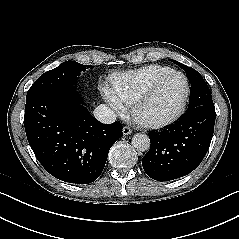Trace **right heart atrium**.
<instances>
[{
	"instance_id": "d8ad5b80",
	"label": "right heart atrium",
	"mask_w": 239,
	"mask_h": 239,
	"mask_svg": "<svg viewBox=\"0 0 239 239\" xmlns=\"http://www.w3.org/2000/svg\"><path fill=\"white\" fill-rule=\"evenodd\" d=\"M104 98L107 100L111 108L118 114H124L126 111L125 105L116 97L112 89L107 87L102 88Z\"/></svg>"
}]
</instances>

*PROBLEM DETAILS*.
Can you reproduce every item above character for character, leaving the pictures out?

*RESPONSE TO THIS EXERCISE*.
Trace **right heart atrium**.
<instances>
[{
	"instance_id": "d8ad5b80",
	"label": "right heart atrium",
	"mask_w": 239,
	"mask_h": 239,
	"mask_svg": "<svg viewBox=\"0 0 239 239\" xmlns=\"http://www.w3.org/2000/svg\"><path fill=\"white\" fill-rule=\"evenodd\" d=\"M104 98L107 100L111 108L118 114H124L126 111L125 105L116 97L112 89L107 87L102 88Z\"/></svg>"
}]
</instances>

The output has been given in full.